<center><h1>PART 1: TRAIN A MODEL ON DATABRICKS NOTEBOOK</h1></center>
<br>
In this notebook, we are going cover the end-to-end development of a non-trivial machine earning use-case in Databricks using Scikit-Learn

#### ABOUT THE MODEL & DATA

Using data from Taarifa and the Tanzanian Ministry of Water, we will predict which pumps are functional, which need some repairs, and which don't work at all. The labels encompass three classes and the training data is based on a number of variables about what kind of pump is operating, when it was installed, and how it is managed. A smart understanding of which waterpoints will fail can improve maintenance operations and ensure that clean, portable water is available to communities across Tanzania. This competition is hosted on [Driven Data.](https://www.drivendata.org/competitions/7/pump-it-up-data-mining-the-water-table/)

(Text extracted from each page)
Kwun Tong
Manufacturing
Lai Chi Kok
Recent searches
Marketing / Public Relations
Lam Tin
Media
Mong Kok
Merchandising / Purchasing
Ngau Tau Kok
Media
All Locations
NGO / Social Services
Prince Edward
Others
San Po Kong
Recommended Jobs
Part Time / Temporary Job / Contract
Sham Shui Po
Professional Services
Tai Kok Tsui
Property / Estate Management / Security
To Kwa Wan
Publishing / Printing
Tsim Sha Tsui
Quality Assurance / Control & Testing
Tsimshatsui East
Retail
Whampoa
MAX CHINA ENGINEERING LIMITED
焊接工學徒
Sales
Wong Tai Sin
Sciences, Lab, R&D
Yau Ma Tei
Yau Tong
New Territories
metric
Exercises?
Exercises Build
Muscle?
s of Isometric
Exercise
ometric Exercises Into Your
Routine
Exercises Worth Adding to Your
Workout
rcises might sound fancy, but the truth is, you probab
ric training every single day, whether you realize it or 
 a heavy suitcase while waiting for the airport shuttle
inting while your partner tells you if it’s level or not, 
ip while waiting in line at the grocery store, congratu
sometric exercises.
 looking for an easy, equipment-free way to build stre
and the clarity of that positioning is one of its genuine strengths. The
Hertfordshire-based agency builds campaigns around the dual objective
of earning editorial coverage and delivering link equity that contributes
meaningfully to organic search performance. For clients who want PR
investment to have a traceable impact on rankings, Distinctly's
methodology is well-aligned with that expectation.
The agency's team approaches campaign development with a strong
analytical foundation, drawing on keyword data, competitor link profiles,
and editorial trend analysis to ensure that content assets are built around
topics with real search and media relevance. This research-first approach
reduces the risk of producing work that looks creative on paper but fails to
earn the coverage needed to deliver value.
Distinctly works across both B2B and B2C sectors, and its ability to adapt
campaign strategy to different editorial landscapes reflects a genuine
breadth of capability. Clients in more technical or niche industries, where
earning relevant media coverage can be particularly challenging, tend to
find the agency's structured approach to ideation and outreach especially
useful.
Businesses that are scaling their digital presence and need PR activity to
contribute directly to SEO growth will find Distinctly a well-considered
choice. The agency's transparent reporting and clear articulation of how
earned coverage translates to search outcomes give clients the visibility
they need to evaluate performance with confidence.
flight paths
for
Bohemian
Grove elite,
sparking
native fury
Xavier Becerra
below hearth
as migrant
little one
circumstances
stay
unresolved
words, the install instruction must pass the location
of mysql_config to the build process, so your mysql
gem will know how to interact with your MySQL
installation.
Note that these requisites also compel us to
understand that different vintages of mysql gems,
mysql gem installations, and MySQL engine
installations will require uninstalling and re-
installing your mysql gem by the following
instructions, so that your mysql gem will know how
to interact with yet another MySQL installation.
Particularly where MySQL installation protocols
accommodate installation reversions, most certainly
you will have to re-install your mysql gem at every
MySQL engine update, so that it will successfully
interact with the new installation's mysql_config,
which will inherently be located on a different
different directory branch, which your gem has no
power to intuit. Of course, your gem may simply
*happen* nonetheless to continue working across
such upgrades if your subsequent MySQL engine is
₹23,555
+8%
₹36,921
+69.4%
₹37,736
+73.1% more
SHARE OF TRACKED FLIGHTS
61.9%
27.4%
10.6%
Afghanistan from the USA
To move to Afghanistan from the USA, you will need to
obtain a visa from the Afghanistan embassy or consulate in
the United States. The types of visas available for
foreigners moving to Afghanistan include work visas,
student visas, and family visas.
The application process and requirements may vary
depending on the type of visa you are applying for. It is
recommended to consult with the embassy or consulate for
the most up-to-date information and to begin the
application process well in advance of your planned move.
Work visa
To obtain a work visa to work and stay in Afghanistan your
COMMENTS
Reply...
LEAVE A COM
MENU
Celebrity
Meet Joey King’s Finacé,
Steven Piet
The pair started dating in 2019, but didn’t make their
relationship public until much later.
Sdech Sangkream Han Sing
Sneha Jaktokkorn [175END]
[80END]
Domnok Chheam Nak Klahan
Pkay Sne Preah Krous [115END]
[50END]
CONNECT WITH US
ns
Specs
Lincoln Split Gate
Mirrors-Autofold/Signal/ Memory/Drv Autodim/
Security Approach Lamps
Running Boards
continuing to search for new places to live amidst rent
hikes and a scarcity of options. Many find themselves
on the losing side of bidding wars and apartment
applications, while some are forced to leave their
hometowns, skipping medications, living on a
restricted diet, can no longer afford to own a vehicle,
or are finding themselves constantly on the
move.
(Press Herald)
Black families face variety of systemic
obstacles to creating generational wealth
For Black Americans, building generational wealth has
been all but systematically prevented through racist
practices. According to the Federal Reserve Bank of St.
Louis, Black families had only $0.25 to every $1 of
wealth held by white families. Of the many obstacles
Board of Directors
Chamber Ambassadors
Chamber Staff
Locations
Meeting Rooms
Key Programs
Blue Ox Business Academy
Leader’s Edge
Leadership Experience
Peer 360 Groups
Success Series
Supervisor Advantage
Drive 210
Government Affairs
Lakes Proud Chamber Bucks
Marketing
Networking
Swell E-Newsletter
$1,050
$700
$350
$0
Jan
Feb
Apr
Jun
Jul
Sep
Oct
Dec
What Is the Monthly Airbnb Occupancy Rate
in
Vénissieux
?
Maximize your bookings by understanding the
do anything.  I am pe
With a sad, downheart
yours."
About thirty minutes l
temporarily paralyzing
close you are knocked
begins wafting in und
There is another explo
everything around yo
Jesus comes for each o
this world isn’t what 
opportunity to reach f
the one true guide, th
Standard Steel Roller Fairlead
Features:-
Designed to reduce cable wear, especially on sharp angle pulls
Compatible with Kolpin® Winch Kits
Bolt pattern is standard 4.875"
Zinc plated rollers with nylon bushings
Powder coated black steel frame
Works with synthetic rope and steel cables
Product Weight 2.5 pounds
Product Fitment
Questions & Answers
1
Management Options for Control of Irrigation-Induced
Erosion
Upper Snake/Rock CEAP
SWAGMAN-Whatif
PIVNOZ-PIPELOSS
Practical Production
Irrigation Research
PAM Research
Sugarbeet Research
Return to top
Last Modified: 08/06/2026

§ **Problem statement**: Retype the whole notebook introduction word for word, keeping every character and mark unchanged. Rely solely on the notebook introduction.

§ **Result of the exercise**:
<center><h1>PART 1: TRAIN A MODEL ON DATABRICKS NOTEBOOK</h1></center>
<br>
In this notebook, we are going cover the end-to-end development of a non-trivial machine earning use-case in Databricks using Scikit-Learn

#### ABOUT THE MODEL & DATA

Using data from Taarifa and the Tanzanian Ministry of Water, we will predict which pumps are functional, which need some repairs, and which don't work at all. The labels encompass three classes and the training data is based on a number of variables about what kind of pump is operating, when it was installed, and how it is managed. A smart understanding of which waterpoints will fail can improve maintenance operations and ensure that clean, portable water is available to communities across Tanzania. This competition is hosted on [Driven Data.](https://www.drivendata.org/competitions/7/pump-it-up-data-mining-the-water-table/)